Ermitteln Sie Ihren tatsächlichen Strombedarf
Der erste Schritt ist, den Energiebedarf Ihrer Geräte genau zu kennen. Viele Werkstätten nutzen Maschinen, die Drehstrom (400 Volt) benötigen – das stellt ganz andere Anforderungen als herkömmliche Haushaltsgeräte.
Erstellen Sie eine Liste aller Geräte, die regelmäßig oder gelegentlich in Betrieb sind. Die Summe der Leistungsaufnahme bestimmt, wie stark Ihre elektrische Anlage ausgelegt sein muss und ob Sie eventuell zusätzliche Stromkreise oder sogar eine größere Hauptsicherung benötigen.
Ein eingetragener Elektrofachbetrieb kann den Gesamtleistungsbedarf berechnen und sicherstellen, dass Ihre Installation den geltenden VDE-Normen und Vorschriften entspricht.
Richtige Dimensionierung und Absicherung
Bei hohem Stromverbrauch ist es entscheidend, dass Leitungen, Sicherungen und Verteilungen korrekt dimensioniert sind. Zu dünne Leitungen können überhitzen, zu schwache Sicherungen führen zu häufigen Auslösungen – oder im schlimmsten Fall zu Brandgefahr.
- Verwenden Sie Leitungen mit ausreichendem Querschnitt entsprechend der Belastung.
- Strukturieren Sie Ihre Stromkreise logisch – z. B. getrennt für Beleuchtung, Maschinen und Lüftung.
- Setzen Sie auf Leitungsschutzschalter und Fehlerstromschutzschalter (RCDs), um die Sicherheit zu erhöhen.
In Werkstätten mit vielen Motoren kann es außerdem sinnvoll sein, Sanftanlaufgeräte oder Frequenzumrichter einzusetzen, um die Einschaltströme zu reduzieren und die Netzbelastung zu minimieren.
Sicherheit und gesetzliche Vorgaben
Alle festen Elektroinstallationen – also das Verlegen neuer Leitungen, der Einbau von Steckdosen, Verteilungen oder Drehstromanschlüssen – dürfen in Deutschland nur von einer Elektrofachkraft ausgeführt werden. Das ist nicht nur gesetzlich vorgeschrieben, sondern auch ein wichtiger Beitrag zur Sicherheit.
Darüber hinaus sollten Sie:
- Sicherstellen, dass die Schutzerdung korrekt ausgeführt ist.
- Auf ausreichende Belüftung achten, insbesondere bei Schweißarbeiten oder beim Umgang mit Chemikalien.
- Verlängerungskabel nur als temporäre Lösung verwenden.

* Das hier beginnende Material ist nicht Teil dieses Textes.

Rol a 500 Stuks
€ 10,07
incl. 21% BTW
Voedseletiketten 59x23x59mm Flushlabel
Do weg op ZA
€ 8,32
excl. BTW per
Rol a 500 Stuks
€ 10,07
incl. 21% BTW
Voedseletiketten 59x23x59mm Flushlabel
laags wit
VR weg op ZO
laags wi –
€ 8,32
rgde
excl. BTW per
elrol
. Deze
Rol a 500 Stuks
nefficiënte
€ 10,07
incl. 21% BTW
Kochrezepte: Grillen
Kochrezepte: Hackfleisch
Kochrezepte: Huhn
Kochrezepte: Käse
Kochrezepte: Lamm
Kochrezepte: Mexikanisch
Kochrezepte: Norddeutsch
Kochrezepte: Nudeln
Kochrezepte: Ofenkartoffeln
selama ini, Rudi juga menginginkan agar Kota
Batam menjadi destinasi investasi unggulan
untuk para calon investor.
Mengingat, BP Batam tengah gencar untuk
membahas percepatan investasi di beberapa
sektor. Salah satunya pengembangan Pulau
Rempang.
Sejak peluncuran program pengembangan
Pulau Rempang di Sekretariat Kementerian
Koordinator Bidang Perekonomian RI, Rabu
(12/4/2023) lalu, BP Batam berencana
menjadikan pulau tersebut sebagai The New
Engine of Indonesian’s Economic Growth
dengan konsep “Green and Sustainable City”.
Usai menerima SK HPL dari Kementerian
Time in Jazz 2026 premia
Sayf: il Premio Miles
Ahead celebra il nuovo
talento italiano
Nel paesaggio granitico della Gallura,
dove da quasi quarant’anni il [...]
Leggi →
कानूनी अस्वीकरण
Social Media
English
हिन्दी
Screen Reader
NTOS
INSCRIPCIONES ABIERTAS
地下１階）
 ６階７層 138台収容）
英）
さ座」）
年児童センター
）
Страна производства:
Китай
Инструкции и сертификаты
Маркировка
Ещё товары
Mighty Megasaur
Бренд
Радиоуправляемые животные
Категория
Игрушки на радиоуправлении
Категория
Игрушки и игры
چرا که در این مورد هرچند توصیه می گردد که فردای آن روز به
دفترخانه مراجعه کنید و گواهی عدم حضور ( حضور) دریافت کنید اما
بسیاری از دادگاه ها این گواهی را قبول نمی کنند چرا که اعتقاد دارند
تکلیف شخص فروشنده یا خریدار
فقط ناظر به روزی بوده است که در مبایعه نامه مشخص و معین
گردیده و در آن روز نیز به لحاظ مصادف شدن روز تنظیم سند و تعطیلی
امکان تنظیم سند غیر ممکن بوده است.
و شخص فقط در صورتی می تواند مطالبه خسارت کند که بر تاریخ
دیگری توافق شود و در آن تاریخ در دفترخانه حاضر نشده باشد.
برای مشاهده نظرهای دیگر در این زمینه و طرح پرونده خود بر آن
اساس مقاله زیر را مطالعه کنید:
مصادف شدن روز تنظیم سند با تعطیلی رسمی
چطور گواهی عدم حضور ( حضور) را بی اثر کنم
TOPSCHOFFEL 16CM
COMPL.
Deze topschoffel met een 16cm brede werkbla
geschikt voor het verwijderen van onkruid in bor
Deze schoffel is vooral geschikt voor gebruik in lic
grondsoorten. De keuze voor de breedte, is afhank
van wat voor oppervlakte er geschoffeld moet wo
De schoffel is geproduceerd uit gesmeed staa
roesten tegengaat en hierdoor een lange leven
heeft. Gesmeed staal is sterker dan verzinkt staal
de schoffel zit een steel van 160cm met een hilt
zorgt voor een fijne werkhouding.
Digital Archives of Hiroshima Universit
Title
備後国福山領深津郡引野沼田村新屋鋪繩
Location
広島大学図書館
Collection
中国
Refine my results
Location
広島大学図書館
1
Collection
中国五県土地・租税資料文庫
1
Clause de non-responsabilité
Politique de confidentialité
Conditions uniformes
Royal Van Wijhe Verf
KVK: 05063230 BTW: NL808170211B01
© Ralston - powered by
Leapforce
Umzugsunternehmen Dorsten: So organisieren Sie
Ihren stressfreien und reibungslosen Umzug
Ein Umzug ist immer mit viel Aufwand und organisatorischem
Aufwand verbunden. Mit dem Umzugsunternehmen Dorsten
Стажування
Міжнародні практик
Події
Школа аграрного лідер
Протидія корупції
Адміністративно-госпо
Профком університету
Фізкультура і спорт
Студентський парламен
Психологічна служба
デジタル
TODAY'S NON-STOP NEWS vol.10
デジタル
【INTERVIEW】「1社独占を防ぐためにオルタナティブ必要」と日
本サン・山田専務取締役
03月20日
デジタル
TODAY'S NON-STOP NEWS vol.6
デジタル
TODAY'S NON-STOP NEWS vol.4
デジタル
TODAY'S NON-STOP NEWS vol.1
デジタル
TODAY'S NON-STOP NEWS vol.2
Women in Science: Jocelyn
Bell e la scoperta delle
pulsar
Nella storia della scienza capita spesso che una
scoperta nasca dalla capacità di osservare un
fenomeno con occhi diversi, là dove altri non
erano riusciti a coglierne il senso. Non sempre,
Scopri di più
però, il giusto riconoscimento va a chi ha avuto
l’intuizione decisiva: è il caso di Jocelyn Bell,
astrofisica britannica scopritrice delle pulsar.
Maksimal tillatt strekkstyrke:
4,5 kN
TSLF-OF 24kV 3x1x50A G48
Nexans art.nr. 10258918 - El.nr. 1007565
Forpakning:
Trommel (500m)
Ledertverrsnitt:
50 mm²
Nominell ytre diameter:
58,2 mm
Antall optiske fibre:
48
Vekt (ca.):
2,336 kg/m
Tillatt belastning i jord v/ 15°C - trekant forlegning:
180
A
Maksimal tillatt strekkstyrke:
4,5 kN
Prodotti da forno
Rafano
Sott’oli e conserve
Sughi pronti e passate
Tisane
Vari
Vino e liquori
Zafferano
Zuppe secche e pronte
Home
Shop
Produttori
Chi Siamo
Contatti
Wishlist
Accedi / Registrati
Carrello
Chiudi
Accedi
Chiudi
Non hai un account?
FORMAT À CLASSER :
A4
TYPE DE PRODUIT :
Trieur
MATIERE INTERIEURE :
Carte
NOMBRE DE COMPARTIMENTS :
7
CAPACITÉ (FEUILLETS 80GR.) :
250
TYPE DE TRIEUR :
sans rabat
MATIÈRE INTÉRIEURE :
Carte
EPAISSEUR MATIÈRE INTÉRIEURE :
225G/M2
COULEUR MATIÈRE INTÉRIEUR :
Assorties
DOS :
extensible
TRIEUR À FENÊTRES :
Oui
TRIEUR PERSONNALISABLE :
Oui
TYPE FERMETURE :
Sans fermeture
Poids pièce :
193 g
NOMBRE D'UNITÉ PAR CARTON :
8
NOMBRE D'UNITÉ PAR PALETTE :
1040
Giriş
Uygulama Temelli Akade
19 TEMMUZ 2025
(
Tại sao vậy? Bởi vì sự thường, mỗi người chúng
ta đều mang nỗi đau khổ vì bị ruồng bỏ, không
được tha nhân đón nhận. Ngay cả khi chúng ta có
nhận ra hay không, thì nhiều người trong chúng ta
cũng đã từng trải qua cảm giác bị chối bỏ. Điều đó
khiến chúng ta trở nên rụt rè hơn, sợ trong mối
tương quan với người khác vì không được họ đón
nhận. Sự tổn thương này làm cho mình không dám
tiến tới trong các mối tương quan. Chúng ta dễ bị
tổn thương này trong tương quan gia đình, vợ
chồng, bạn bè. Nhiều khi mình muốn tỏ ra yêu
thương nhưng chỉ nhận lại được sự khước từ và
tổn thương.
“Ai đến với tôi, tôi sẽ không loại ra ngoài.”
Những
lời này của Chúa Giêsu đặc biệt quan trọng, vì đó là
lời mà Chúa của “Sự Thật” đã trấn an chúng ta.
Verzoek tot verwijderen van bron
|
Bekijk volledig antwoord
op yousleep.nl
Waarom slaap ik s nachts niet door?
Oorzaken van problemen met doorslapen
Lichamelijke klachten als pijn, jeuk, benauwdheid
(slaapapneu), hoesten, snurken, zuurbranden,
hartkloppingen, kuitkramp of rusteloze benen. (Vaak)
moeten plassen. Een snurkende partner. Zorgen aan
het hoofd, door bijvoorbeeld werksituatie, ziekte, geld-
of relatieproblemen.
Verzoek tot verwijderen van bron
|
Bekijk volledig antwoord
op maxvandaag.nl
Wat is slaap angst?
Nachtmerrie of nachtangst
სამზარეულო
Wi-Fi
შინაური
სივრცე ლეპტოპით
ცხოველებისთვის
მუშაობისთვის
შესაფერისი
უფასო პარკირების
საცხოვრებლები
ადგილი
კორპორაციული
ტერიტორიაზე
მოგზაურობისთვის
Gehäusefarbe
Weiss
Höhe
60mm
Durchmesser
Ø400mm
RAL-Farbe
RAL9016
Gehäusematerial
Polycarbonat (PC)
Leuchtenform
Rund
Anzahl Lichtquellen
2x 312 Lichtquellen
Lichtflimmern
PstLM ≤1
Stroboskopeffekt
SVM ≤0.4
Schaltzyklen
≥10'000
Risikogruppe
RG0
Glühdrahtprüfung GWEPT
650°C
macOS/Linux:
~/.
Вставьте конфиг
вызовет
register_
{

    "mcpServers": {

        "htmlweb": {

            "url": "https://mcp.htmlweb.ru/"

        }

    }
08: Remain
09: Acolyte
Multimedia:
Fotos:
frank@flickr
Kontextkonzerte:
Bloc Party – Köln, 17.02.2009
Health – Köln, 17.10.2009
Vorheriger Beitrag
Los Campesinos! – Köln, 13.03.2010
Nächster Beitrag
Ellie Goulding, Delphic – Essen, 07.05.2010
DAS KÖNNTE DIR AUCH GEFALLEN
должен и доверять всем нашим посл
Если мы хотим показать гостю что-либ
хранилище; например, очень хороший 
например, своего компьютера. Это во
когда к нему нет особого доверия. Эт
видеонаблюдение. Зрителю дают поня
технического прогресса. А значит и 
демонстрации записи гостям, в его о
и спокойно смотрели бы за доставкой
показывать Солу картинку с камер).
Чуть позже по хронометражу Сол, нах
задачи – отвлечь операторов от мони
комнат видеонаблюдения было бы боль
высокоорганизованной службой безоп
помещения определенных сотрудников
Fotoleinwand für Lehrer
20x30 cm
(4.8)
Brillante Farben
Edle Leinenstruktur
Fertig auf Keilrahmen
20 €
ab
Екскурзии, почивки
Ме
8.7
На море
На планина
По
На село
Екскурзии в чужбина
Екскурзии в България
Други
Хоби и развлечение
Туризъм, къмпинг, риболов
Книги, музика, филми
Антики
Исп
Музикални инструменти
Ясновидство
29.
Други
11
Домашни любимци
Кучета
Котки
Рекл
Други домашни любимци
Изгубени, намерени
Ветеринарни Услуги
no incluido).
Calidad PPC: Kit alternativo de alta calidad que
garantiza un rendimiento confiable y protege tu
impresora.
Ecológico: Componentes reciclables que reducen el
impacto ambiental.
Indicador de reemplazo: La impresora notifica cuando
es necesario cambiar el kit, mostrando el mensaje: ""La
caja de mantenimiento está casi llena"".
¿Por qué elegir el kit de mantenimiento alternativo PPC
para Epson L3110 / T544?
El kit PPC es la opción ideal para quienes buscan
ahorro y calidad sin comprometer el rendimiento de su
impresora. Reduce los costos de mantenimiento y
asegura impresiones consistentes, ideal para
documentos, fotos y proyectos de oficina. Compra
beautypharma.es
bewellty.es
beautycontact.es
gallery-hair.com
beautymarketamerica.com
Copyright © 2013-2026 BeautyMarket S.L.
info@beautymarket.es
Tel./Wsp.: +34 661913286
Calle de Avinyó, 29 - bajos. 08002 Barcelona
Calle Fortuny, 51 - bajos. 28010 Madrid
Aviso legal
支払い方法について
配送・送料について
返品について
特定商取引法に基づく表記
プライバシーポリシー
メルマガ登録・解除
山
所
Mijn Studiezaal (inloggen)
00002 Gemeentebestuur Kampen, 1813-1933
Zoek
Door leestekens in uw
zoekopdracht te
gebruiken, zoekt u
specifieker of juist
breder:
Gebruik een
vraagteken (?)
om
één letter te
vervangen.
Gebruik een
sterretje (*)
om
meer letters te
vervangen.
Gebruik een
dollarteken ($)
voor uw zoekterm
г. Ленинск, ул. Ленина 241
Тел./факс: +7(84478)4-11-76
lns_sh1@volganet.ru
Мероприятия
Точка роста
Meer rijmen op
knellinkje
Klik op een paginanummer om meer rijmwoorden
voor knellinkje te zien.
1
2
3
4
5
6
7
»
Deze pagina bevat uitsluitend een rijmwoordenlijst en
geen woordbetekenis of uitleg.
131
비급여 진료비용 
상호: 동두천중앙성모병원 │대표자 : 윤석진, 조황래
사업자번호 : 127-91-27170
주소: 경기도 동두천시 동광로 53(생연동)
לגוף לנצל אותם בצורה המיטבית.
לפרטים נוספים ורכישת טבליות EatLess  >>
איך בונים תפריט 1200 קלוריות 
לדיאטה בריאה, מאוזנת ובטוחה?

- Feuerlöscher und Erste-Hilfe-Ausrüstung griffbereit halten.
Ein regelmäßiger E-Check durch einen Fachbetrieb ist empfehlenswert, um Mängel frühzeitig zu erkennen und die Betriebssicherheit zu gewährleisten.
Beleuchtung und Energieeffizienz
Neben den Maschinen spielt auch die Beleuchtung eine große Rolle. Eine Werkstatt benötigt helles, gleichmäßiges Licht, um sicher und präzise arbeiten zu können. LED-Leuchten sind heute die beste Wahl – sie bieten hohe Lichtqualität, geringen Energieverbrauch und lange Lebensdauer.
Überlegen Sie, Bewegungsmelder oder Zonensteuerungen zu installieren, damit das Licht nur dort und dann eingeschaltet ist, wo es gebraucht wird. Das spart Energie und senkt langfristig die Betriebskosten.
Zukunftssichere Planung
Wenn Sie planen, Ihr Werkstattangebot zu erweitern oder neue Maschinen anzuschaffen, sollten Sie bereits jetzt an die Zukunft denken. Eine Installation mit Reserven in der Kapazität erleichtert spätere Erweiterungen, ohne dass die gesamte Anlage umgebaut werden muss.
Sprechen Sie mit Ihrem Elektroinstallateur über modulare Verteilungen, Leerrohre für zukünftige Leitungen und intelligente Steuerungssysteme, die den Energieverbrauch überwachen und bei Störungen warnen können.
Fazit: Sicherheit und Effizienz beginnen bei der Elektroinstallation
Eine zuverlässige Elektroinstallation ist das Rückgrat jeder Werkstatt. Es geht nicht nur darum, Strom bereitzustellen, sondern eine sichere, stabile und effiziente Arbeitsumgebung zu schaffen, in der Maschinen optimal funktionieren und Risiken minimiert werden.
Mit sorgfältiger Planung, fachgerechter Ausführung und regelmäßiger Wartung stellen Sie sicher, dass Ihre Werkstatt den gesetzlichen Anforderungen entspricht – und Sie langfristig sicher und produktiv arbeiten können.